Выбрать главу

Шохову было поручено развести подруг, и он безропотно их всех проводил. Одна жила на другом конце города, была шумливей остальных и досаждала ему бесконечными разговорами. Потом запела вдруг:

На стене висит пальто, Меня не сватает никто! Пойду в поле, закричу: Ох, замуж я хо-чу-у!

А на другой день они справили свадьбу еще раз, уже с Мурашкой, который пришел без жены.

Тамара Ивановна огорчилась и спросила: почему же без жены?

— А нечего ей,— рыкнул Мурашка от входа.— Пусть с детишками сидит, нечего ей по гостям...

— Вам, значит, можно ходить? А ей нельзя?

— Я другое дело,— очень уверенно и громко подтвердил он.

— Это что же, принцип? Женщин держать дома?

— А в каждой семье должен быть свой принцип,— решительно сказал он, без приглашения садясь за стол и ставя локти перед собой. Но прежде чем обратиться к закуске, опытным взглядом оглядел комнатку, отмечая качество ремонта и некоторые новшества вроде стеллажа, который Шохов сделал для книг, лежащих в кладовке.— Я и вам желаю иметь свой принцип в семье, который не нарушался бы,— повторил настойчиво, с нажимом Мурашка; видать, завелся на работе и не смог отойти. Так, во всяком случае, показалось Шохову.

Громко выпивая и закусывая, Мурашка произнес усмехаясь:

— Тамара Ивановна, за вашу семью и за ваши кулинарные способности. Не забывайте, мужика надо вкусно и часто кормить... Тогда он будет доволен!

— А я знаю,— отвечала та и при этом смотрела ласково на Мурашку.

У Шохова впервые от ревности екнуло сердце, вот уж чего он за собой не замечал. Просто был он неопытен и не знал, что женщина может смотреть ласково на любого гостя, ведь гостю это приятно. И дело вовсе не во взгляде, ведь эта ласковость-то принадлежала все равно Шохову, она потому и есть, что он, Шохов, рядом.

Мурашка же, шумно дыша, повторил свои рассуждения насчет кормежки и в полушутку стал говорить, что лично он любит, чтобы после работы был красный борщ. Оттого и женился. Все думают, что он просто женился, а он все — из-за борща. В его любви борщ занимает первое место. А если серьезно, то он лично считает, что женщина создает в семье равновесие. Когда все хорошо и у всех хорошо, она будто бы и ворчит, и грызется, и конфликтует, не без этого. А как что-нибудь случится — она и утешает, и подбадривает, и поддерживает... В общем, создает равновесие.

— А что там случилось, на работе? — спросил Шохов.
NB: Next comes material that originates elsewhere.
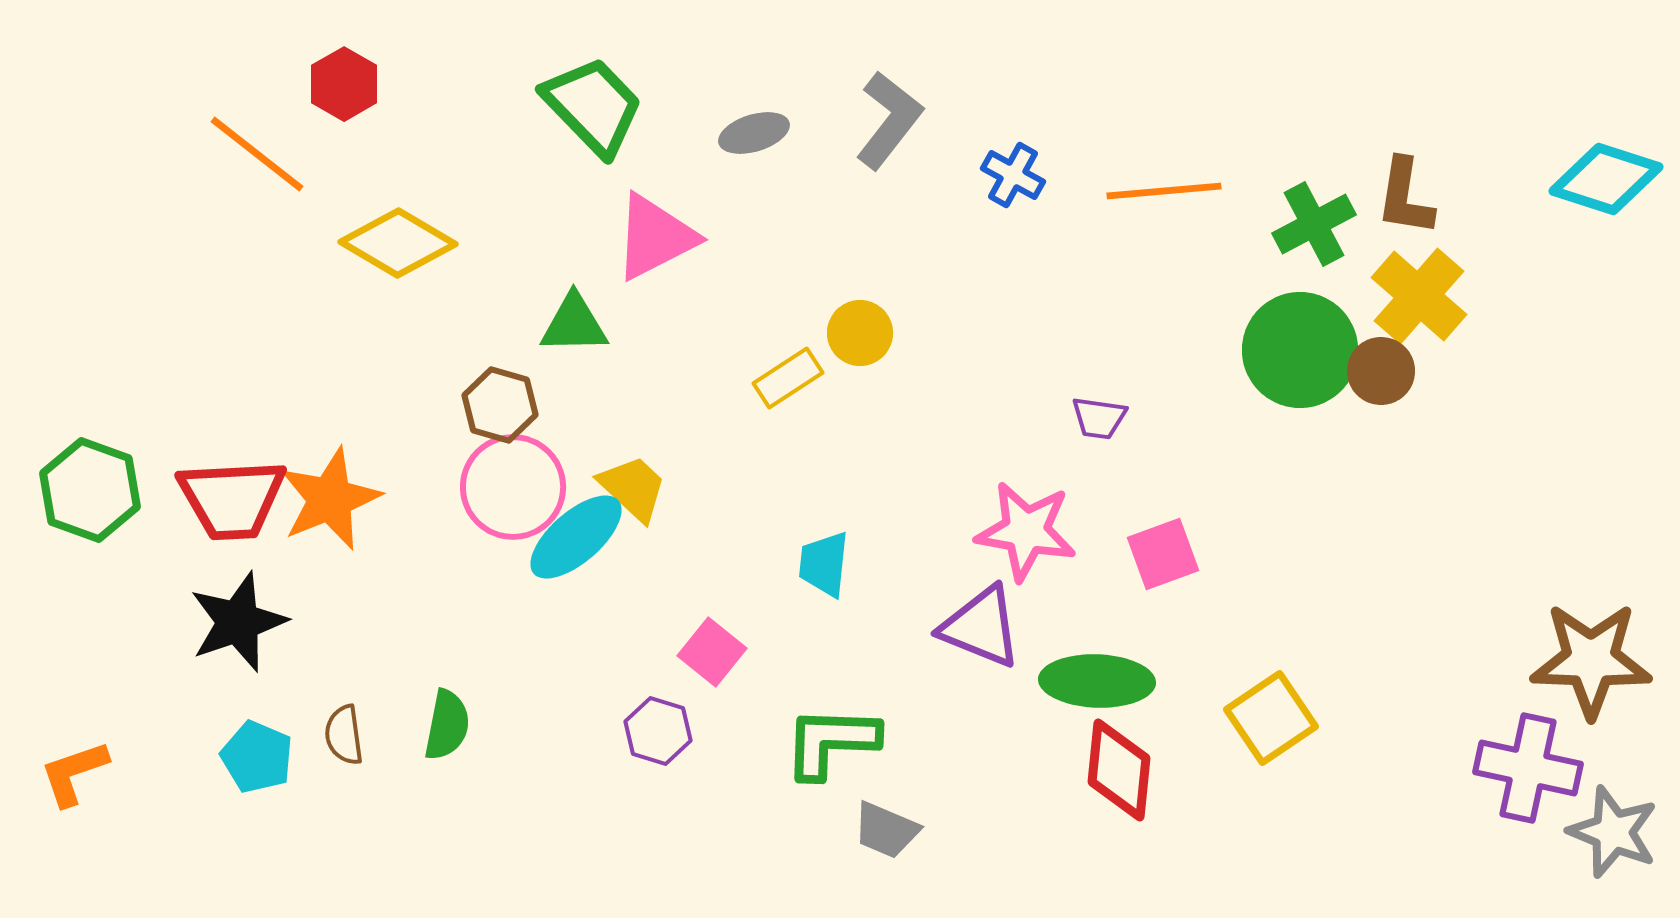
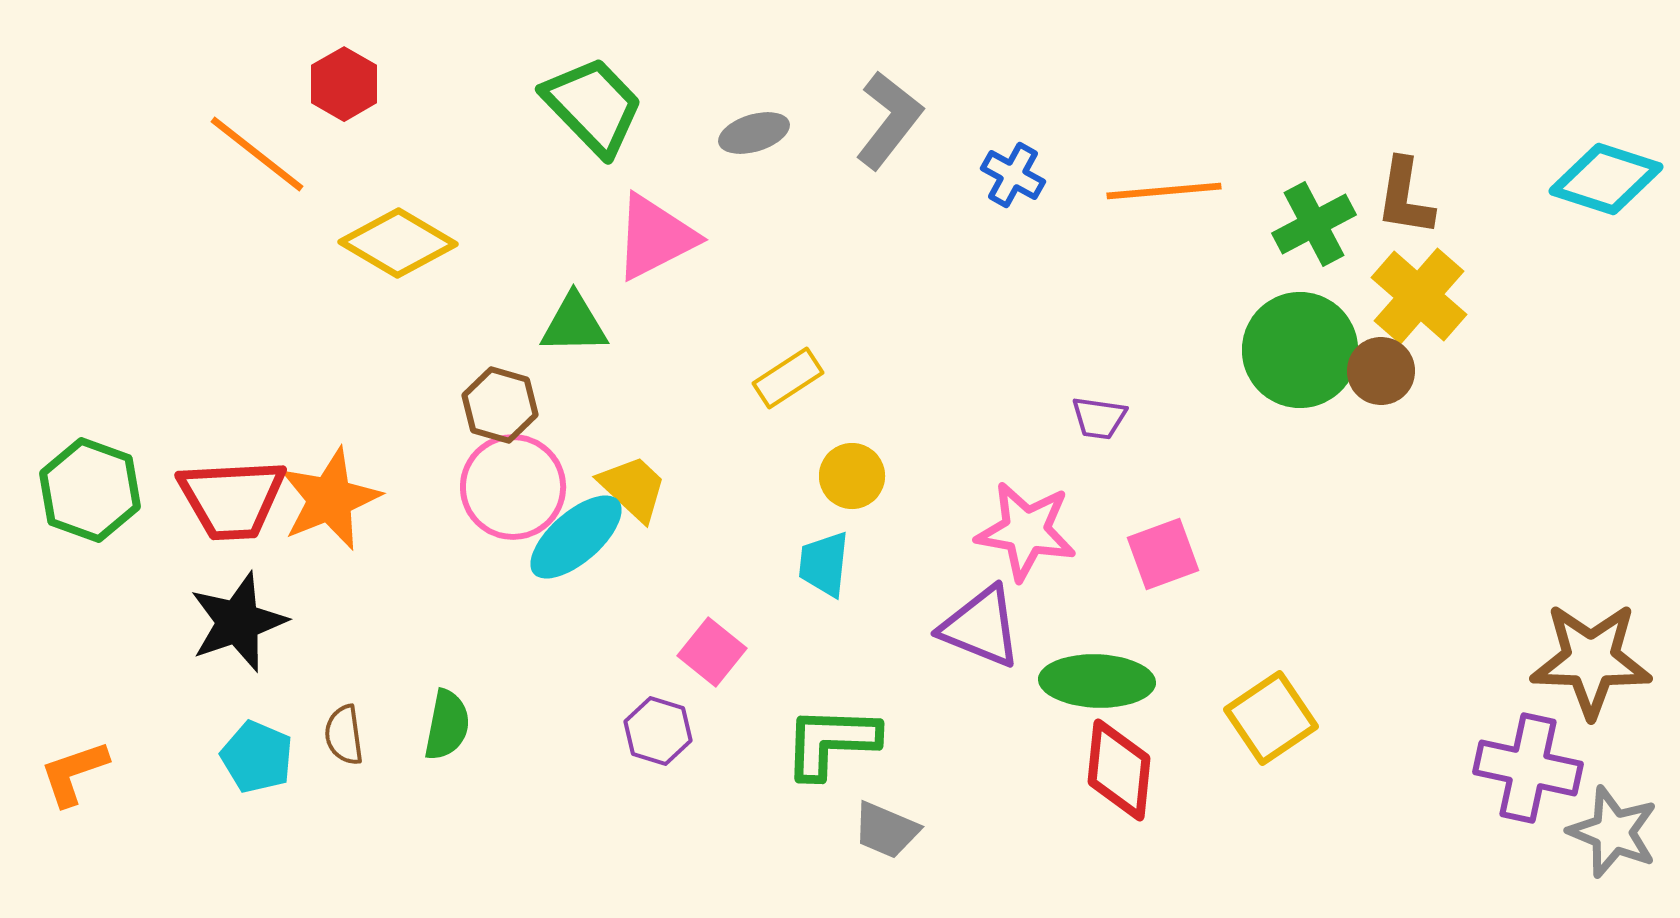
yellow circle at (860, 333): moved 8 px left, 143 px down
Мурашка, указывая на него, вскричал:

— Он — кипишной! Кипишной! Он за работу болеет! Я это сразу понял, когда принимал его. Я тоже был такой, верно говорю. Однажды, где же это было, на Хантайке, кажется... Вы не бывали на Хантайке? Лесотундра, но места отменные, надо сказать. Так вот, машина у меня застряла, а я молодой был, скинул с себя полушубок да под колеса: одни тряпочки принес домой... А жена так и не дозналась!
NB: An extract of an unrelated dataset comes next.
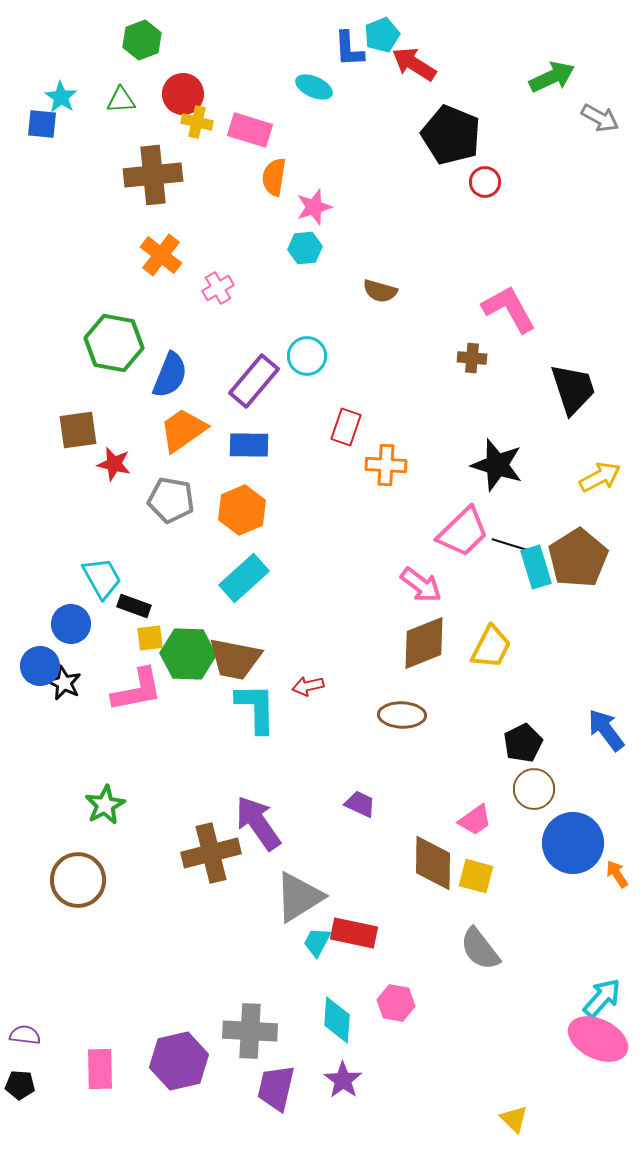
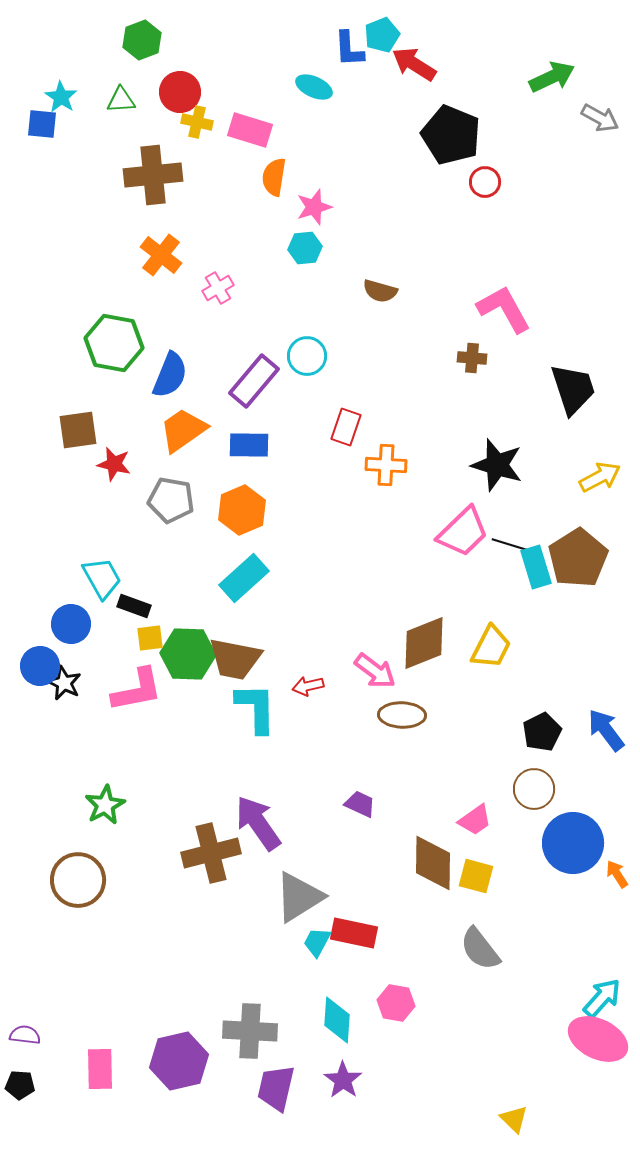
red circle at (183, 94): moved 3 px left, 2 px up
pink L-shape at (509, 309): moved 5 px left
pink arrow at (421, 585): moved 46 px left, 86 px down
black pentagon at (523, 743): moved 19 px right, 11 px up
— Что-то у вас жена все в стороне и все ничего не знает? — засмеявшись, спросила Тамара Ивановна, и Шохов снова почувствовал толчок ревности.

Мурашка хмыкнул, поворачиваясь, и зацепил локтем звякнул тарелкой.

— А я, уважаемая Тамара Ивановна, дом свой берегу и жену берегу,— сказал он членораздельно,— Вы, наверное, успели понять, что наша работа далеко не золото. Как выражался один мой хороший знакомый: прораб как картошка, если зимой не посадят, так уж летом обязательно! Это — шутка! Но в ней, как и любой шутке, есть доля правды. А правда такая: каждый день решаешь уравнение с тысячью неизвестных и никогда не знаешь, какое из этих неизвестных сведет твою работу к нулю! Несогласованность, брак, пьянка, бюрократия... Вы знаете, что доложил американский разведчик своему начальству, побывав на нашей стройке? Он сказал: не могу разобрать шифра: пишут одно, говорят другое, а делают третье! Такая работа на износ... Разве непонятно?